They noted that after Brandy's anus had been cut open "the defendant inserted his penis inside her" and later "laughed when Francisco Martinez rammed a broom handle up her rectum...The child was screaming and begging to be allowed to go home. The defendant and other members of the Deuce-Seven disregarded her cries...Though the defendant's conduct cannot be measured by the acts of Francisco Martinez, the defendant did not intercede in any way to prevent or object to this brutal assault by Francisco Martinez, his lifelong friend and gang associate."
The judges further concluded that "the defendant handcuffed the naked, bleeding child and threw her into a corner with a hood over her head. Trapped in darkness, the child was forced to listen as the defendant conducted and directed the gang's discussions in her presence as to the manner in which she should be executed."
Then, during the ride into the mountains, "the defendant restrained the child as Francisco Martinez leaned from the front passenger seat of the vehicle and stabbed her repeatedly in the midsection." After that, Danny did not "interfere, object or attempt to dissuade" his friend from stabbing Brandy 28 times and heaving her body down the embankment onto the rocks below.
"The defendant never suggested that the child's life should be spared, or attempted in any way to provide physical or emotional support to the child in the last hours of her life."
The two judges found, however, that the state had not proved beyond a reasonable doubt that Danny had intentionally killed a kidnap victim. Their hangup was the word "intentionally." Although they agreed that Brandy had been kidnapped--she was taken against her will from Uncle Joe's to her execution--they concurred that Danny could not have "intended" to kill her because he did not inflict the fatal wounds.

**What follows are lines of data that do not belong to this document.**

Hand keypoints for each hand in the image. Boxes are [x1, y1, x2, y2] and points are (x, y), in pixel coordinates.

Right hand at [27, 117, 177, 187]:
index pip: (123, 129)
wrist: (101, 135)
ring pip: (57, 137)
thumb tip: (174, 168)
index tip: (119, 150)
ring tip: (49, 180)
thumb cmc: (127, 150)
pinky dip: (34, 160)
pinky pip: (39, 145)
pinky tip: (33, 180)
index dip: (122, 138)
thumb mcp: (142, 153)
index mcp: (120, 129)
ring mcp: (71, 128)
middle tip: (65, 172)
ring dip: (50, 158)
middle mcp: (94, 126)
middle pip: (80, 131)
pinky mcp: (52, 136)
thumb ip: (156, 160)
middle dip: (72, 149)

Nor would the judges accept the aggravator that Danny intentionally killed Brandy "in the course of, or furtherance of, or immediate flight therefrom" committing a felony. Once again--although the judges noted the prosecution had proved that Danny committed first-degree assault, first-degree sexual assault and sexual assault on a child by use of force--they balked at the word "intentionally."
The two judges rejected most of the mitigators offered by the defense, including its argument that Danny's participation in the murder "committed by another" was "relatively minor." Nor could Danny blame his conduct on the influence of drugs and alcohol; no one made him drink that night, they said.
Under the catchall "any other evidence...that bears on the question of mitigation," the judges had sympathized that "the defendant endured a difficult and even tragic childhood without the support of a traditional family unit or paternal bonding. Almost from birth, he and his siblings had to adjust to changing environments that were largely unstable, underprivileged, non-nurturing, emotionally injurious and even dangerous." They had taken his childhood into account during their deliberations, along with his apology to the family of Brandy DuVall.
Taking the third step, the judges concluded that the aggravators outweighed the mitigators. This made Danny eligible to be considered for the death penalty.
At this fourth step, they noted that Danny's history and background included a long series of decisions to engage in criminal conduct. "The defendant and his brother, Antonio Martinez, established the Deuce-Seven Crenshaw Mafia Gangsters, a subset of the Bloods, in the middle of Crips gang territory," they noted--an act that "evinced an attitude of reckless indifference to the possibilities of violence and confrontation between gangs...The defendant grew up in a gang subculture of violence, and not only adopted its value system, but promoted and encouraged others to do the same."
Danny had his opportunities to avoid the path he was on, they determined. "Even on the night in question, defendant had a chance to leave his uncle's house with his brother, Antonio, but he chose instead to stay with his gang."
The judges recalled that in his statement to Brandy's family, Danny said he couldn't explain what happened in the early-morning hours of May 31, 1997. "But this is not a case about simply making a few wrong turns in life. Many people are raised in difficult circumstances similar to those which confronted the defendant in his formative years. These circumstances do not inevitably lead to a life of crime as chosen by the defendant."
Brandy was only fourteen and petite, the judges wrote, "unable to resist the assault and preparations for her death in any significant way. Her torture was systematic, complete, dehumanizing. The criminal acts committed against her were abhorrent, vicious and merciless."
The judges had not bought into the lawyers' attempts to deflect scrutiny of Danny's culpability by highlighting the criminal actions of his friend, Francisco. "His individual participation in her murder is not rendered marginal merely because he did not hold the murder weapon as it penetrated the victim's body...The fact that the defendant did not administer the lethal wounds is a circumstance which pales when measured against the series of brutal acts leading up to the killing of Brandy DuVall."